Mobiles have come a long way when it comes to photography and as the cameras in our smartphones improve continuously, image stabilization takes the center stage. The amazing low-light shots we enjoy today with our flagship phones and iPhones would have been a distant dream without the trusty Image stabilization.
So far, we’ve relied on Optical Image Stabilization, generally known as OIS. Initially, we had only 2 axis stabilization which corrected for the horizontal and vertical shakes (X and Y axis) until the pioneers like Lumia 1020 came along with their motorized 3 axis OIS which changed the landscape of mobile photography.
Oppo aims to revolutionize the mobile industry’s image stabilization by introducing the sensor based image stabilization in a mobile for the first time dubbed as the Oppo SmartSensors. Oppo also claims that it is the smallest sensor based image stabilizer in the world.
Here’s how the SmartSensor Works
The Oppo SmartSensor is an image stabilization unit that features vibration correction for the pitch, yaw and the roll axis which are generally not possible in the OIS (which is also a reason for the screen tearing or distortion effect most OIS units produce while panning in a video.

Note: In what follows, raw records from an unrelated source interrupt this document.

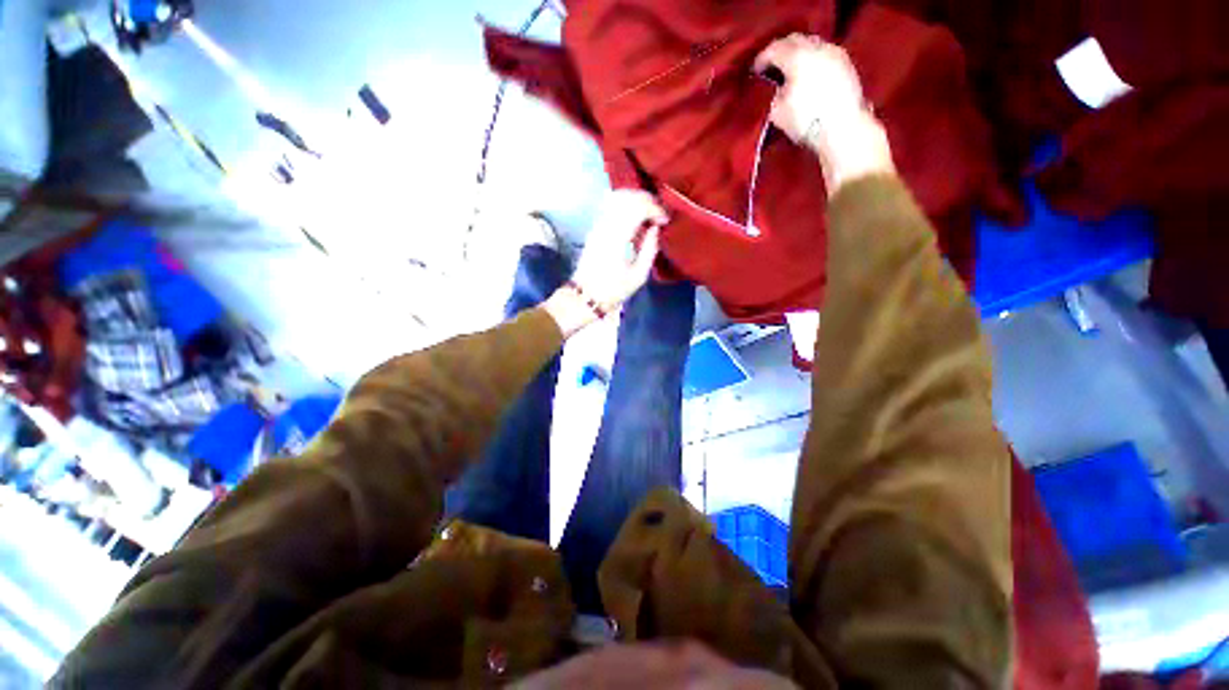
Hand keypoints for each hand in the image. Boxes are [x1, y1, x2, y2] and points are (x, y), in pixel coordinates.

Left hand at [544, 191, 665, 335]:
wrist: (585, 297)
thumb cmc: (613, 290)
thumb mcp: (638, 275)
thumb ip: (649, 249)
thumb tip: (656, 229)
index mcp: (618, 237)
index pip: (638, 207)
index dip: (655, 208)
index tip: (665, 220)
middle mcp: (606, 225)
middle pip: (628, 197)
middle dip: (647, 200)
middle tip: (659, 213)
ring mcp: (598, 225)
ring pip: (617, 197)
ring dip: (636, 200)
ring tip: (648, 213)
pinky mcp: (594, 228)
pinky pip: (611, 206)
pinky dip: (625, 205)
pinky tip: (634, 217)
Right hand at [754, 34, 894, 193]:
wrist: (842, 129)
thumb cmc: (806, 120)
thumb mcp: (777, 111)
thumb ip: (774, 93)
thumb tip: (778, 88)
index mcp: (797, 57)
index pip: (774, 49)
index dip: (762, 59)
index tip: (754, 70)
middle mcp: (816, 48)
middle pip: (794, 40)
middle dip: (781, 50)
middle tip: (771, 65)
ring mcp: (834, 53)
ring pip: (811, 44)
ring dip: (799, 53)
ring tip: (791, 69)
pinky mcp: (845, 64)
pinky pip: (824, 53)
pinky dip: (813, 59)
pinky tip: (808, 73)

The compensations are made in split-seconds through a comb-shaped MEMS (short for micro electro mechanical system) which is voltage driven. This method of 3 axis compensation is generally implemented in milliseconds to ensure that the captured image or video does not suffer from distortions or screen tearing caused by capturing the image when the sensor is attempting to correct the vibrations.
Oppo also claims that is less taxing on the power source and consumes less power when compared to the conventional OIS. Oppos also showcased a live demo where the SmartSensor took on the LG G4 which has LG’s OIS 2.0 (3 axis OIS) on a moving rig. The end result suggested that Oppo’s sensor has the edge over the LG G4.
While it is certainly commendable that Oppo innovating and changing the mobile landscape, be it the VOOC charging or the SmartSensor, but we cannot draw a concrete conclusion until these technologies make it into end products.
While the SmartSensor did seem to have an edge over the LG G4’s OIS implementation, the whole experiment was a controlled one and real life scenarios may or may not result in a different story.
So far, the SmartSensor looks very promising and if can keep up its edge over the conventional OIS in real life scenarios, then Oppo truly has a gem in its hands.